When I came out against the Massachusetts health reform law a year ago I felt I had put myself out on a limb. The orgy of self-congratulation in Massachusetts spread from left to right, and even left/progressive commentators and bloggers were lavishing it with praiseful phrases like “exciting” and “model for the nation.”
Mitt Romney and his Democratic opponents had a symbolic victory to use in their next campaigns, while labor leaders could boast to their membership that they “get things done.” It was Governance by Press Release.
But numbers don’t lie.
The numbers built into the Massachusetts plan – and the hard realities behind the numbers that weren’t in the statute – pointed to an inevitable conclusion: Insurers might profit in the short term from a forced march of state residents into their plans, but underwriting results would eventually be disastrous.
Or they’d anticipate danger and price their products accordingly. Care would be available but not affordable, putting lower-income state residents in a bind. The net result: Either financial hardship or a new tax penalty for lower-income residents of Massachusetts.

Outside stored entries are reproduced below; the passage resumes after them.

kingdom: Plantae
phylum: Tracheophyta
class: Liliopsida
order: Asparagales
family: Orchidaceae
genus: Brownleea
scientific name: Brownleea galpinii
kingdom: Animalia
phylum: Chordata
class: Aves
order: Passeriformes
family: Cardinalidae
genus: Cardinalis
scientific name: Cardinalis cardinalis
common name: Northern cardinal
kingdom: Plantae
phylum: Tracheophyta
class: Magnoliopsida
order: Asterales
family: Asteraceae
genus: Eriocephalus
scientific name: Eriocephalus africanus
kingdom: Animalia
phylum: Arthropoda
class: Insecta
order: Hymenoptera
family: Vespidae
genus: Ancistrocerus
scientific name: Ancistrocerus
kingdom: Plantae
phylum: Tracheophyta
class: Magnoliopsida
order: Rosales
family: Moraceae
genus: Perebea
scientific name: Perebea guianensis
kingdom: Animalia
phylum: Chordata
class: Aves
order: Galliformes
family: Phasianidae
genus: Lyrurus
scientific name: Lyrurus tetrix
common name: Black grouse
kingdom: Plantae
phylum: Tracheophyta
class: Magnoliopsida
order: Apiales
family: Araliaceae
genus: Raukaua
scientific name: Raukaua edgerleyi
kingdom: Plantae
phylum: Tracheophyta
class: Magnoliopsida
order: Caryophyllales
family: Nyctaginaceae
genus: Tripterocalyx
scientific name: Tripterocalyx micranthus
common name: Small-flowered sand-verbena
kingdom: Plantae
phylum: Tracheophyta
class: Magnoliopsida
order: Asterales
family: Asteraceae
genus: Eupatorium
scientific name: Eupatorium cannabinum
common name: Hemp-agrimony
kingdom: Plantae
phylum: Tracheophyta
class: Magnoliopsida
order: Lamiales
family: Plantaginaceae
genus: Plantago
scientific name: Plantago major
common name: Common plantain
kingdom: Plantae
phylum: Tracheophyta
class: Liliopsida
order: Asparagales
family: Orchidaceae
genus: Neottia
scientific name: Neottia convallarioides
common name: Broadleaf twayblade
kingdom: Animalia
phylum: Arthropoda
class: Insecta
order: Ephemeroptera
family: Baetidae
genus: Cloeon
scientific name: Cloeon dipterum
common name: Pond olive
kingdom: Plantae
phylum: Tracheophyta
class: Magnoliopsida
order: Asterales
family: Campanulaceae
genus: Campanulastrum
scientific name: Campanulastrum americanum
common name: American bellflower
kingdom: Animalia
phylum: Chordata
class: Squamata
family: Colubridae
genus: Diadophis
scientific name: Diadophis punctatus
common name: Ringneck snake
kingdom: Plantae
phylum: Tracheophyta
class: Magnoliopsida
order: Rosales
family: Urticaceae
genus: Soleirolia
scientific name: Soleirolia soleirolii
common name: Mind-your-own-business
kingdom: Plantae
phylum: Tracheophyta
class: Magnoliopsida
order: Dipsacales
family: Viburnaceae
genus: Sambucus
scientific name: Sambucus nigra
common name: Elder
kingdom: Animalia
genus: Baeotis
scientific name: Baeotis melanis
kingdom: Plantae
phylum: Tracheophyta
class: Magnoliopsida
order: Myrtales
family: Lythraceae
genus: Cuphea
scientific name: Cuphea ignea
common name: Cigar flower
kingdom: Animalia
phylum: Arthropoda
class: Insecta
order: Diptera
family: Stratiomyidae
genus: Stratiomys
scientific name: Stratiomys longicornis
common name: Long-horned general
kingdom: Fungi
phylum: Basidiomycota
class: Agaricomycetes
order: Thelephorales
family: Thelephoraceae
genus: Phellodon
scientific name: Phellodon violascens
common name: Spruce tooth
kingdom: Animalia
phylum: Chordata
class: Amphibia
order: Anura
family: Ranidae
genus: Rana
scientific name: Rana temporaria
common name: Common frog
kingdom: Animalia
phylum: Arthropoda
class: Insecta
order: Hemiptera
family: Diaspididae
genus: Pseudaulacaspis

Why? Because only the sickest would choose the higher cost of enrollment over the lower cost of paying the tax penalty, especially in Year One. Then the hard work would have to begin – the work that should have been done before the law was enacted.
Well, it’s the morning after. I’ve written about the Tylers, the owners of a diner who may have to close their business as a result of the law. I’ve linked to other news stories that cover the slow awakening now going on among lawmakers and officials responsible for the plan.
It’s morning in Massachusetts. Time to shake off the hangover and go to work.
So, does that mean I’m a hard-left critic of any appeasement with the public/private system? The forces of numerical law that predicted to Massachusetts’ problems don’t point that way, either.
It’s had more than fifty years to grow into an system (in the systems theory sense) that includes health insurers, hospital reimbursement systems based on maximizing gain, and physician treatment behaviors that have grown up around payment structures rather than health. (Not to mention a mix of physician specialties that developed in part based on expected income – and a hundred other factors.)
Could we convert to single-payer overnight? I don’t see how, unless we created a program of Marshall Plan proportions to handle the shock of radically transforming this massive economy.
To those who have written me or blogged to say that I’m an “insurance company plant”or a “hard-right shill” I would respond: this isn’t me talking. Again, it’s the numbers.
Other single-payer proponents have been far more friendly – and enlightening. I’ve had an ongoing friendly correspondence with Nicholas Scala of Physicians for a National Health Plan. PNHP is an invaluable source for health data and information on international health systems.
I can agree with Nick and other single-payer advocates on most goals: affordable and practical coverage for every American. Ready access. A system that is “user-friendly” and dedicated to improving health outcomes.
I’m not even opposed to single-payer care per se. My biggest objection as such is that “single-payer” is a means, not an end, and I think many of us – on all sides of policy debates – tend to get overly attached to the means.
If I could prove to single-payer advocates that there’s a better way to meet the same goals, why should we have to argue? Conversely, I’m open to being persuaded that theirs is the best way to meeting our common goals – but I’m not there yet.
I just don’t think we have a plan to get there from here. That’s why I’ve provisionally endorsed the concept behind the John Edwards plan (though it’s important that he provide more detail soon).
Free-choice programs aren’t boondoggles for the insurance industry if they force insurers to compete with the public system, as under the Edwards plan. Instead, that requires private payers to either a) outperform the public system, b) provide a plan that some people will pay more to join, or c) wither away as a result of market forces.
Single-payer advocates say they can’t achieve “a.” Let’s see if they’re right. As for “b,” there is concern this will create adverse selection against the public system. Let’s look at that from a legislative perspective. And if “c” occurs — well, then everybody’s happy.
And we’d have done it by the numbers.